La fontaine pourpre
Béatrice, l'impatience la dévorant, descend du carrosse avec vivacité et se précipite vers l'entrée du palais. Elle est littéralement subjuguée par la magnificence des lieux. L'architecture intérieure est encore plus surprenante que l'extérieur. Des couloirs sinueux s'entrecroisent, éclairés par des torches dont la flamme danse étrangement. Des fresques murales aux couleurs chatoyantes représentent des scènes mythologiques et des créatures fantastiques. Le sol est recouvert de mosaïques complexes, formant des motifs géométriques hypnotiques. L'air est parfumé d'encens et d'épices, créant une atmosphère à la fois mystique et sensuelle.
Au centre du palais, une vaste salle s'ouvre, illuminée par une lumière zénithale provenant d'une coupole de verre coloré. Au centre de cette salle trône une fontaine des plus singulières. L'eau qui jaillit de son bassin est d'un rouge profond. Elle murmure doucement en retombant, son bruit rythmique emplissant l'espace d'une présence étrange. Béatrice est fascinée par cette fontaine. Elle n'a jamais rien vu de tel. La couleur de l'eau est à la fois attirante et repoussante, évoquant à la fois la passion et le danger.
Poussée par une curiosité irrépressible, Béatrice s'approche de la fontaine et plonge sa main dans l'eau rouge. Elle la porte ensuite à ses lèvres, hésitante, puis prend une petite gorgée. Immédiatement, une grimace de dégoût déforme son visage. Le goût est horrible, acre et intensément ferreux. Elle recrache le liquide avec répulsion, toussant et crachotant pour se débarrasser de cette saveur désagréable. "Mon Dieu, quel goût affreux !" s'exclame-t-elle, le cœur battant la chamade.
Ambrose, qui déchargeait les bagages du carrosse, a été témoin de la scène.
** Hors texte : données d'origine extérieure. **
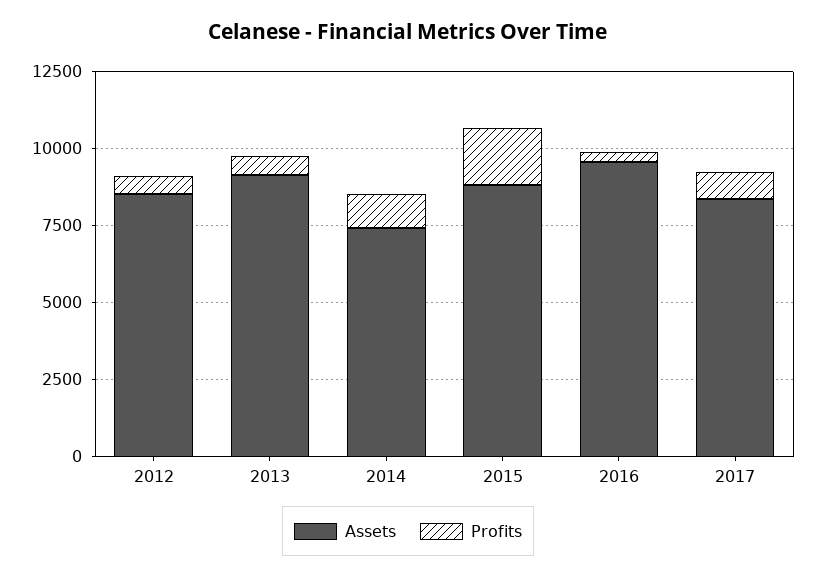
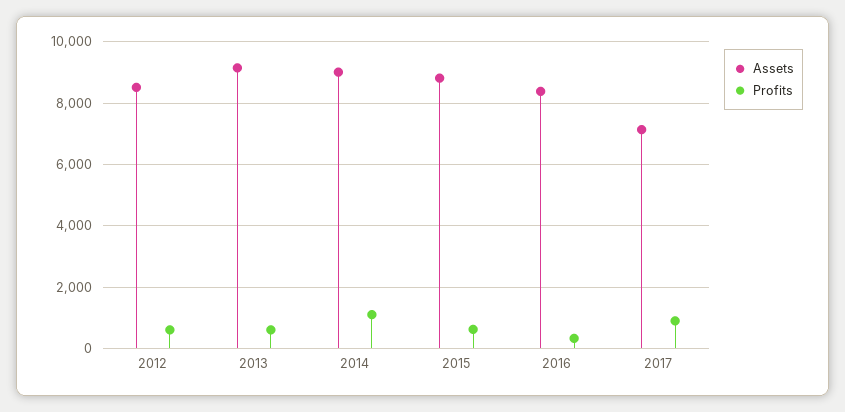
  {
    "Assets": {
      "2012": 8600,
      "2013": 9200,
-     "2014": 7500,
+     "2014": 9000,
      "2015": 8800,
-     "2016": 9500,
+     "2016": 8400,
-     "2017": 8500
+     "2017": 7200
    },
    "Profits": {
      "2012": 600,
      "2013": 600,
      "2014": 1200,
-     "2015": 2000,
+     "2015": 600,
      "2016": 400,
      "2017": 1000
    }
  }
Alarmé, il accourt vers Béatrice, le visage inquiet. "Béatrice, qu'est-ce qui se passe ? Qu'avez-vous fait ?" demande-t-il, la voix remplie d'angoisse.
Béatrice, mortifiée, se sent terriblement coupable. "Je suis désolée, Ambrose," balbutie-t-elle. "J'étais curieuse et j'ai goûté l'eau de la fontaine. Mais elle a un goût affreux, comme du fer rouillé." Elle baisse les yeux, honteuse de son impulsion. "Je n'aurais pas dû faire ça. Je suis vraiment désolée."
Ambrose, visiblement soulagé de constater qu'elle n'est pas blessée, reprend contenance. Il esquisse un sourire rassurant. "Ne vous inquiétez pas, Béatrice," dit-il d'une voix calme. "L'eau de cette fontaine a une composition particulière. Elle contient des minéraux rares qui lui donnent cette couleur et ce goût si spécifiques. C'est une eau médicinale, en quelque sorte. Elle n'est pas destinée à être bue par plaisir, mais plutôt pour ses vertus curatives." Il ajoute, d'un ton plus léger : "Disons simplement que votre palais n'était pas préparé à cette expérience gustative inhabituelle." Il lui tend un mouchoir en dentelle. "Tenez, essuyez-vous la bouche. Et ne vous en faites pas, cela arrive à tous ceux qui découvrent cette fontaine pour la première fois.”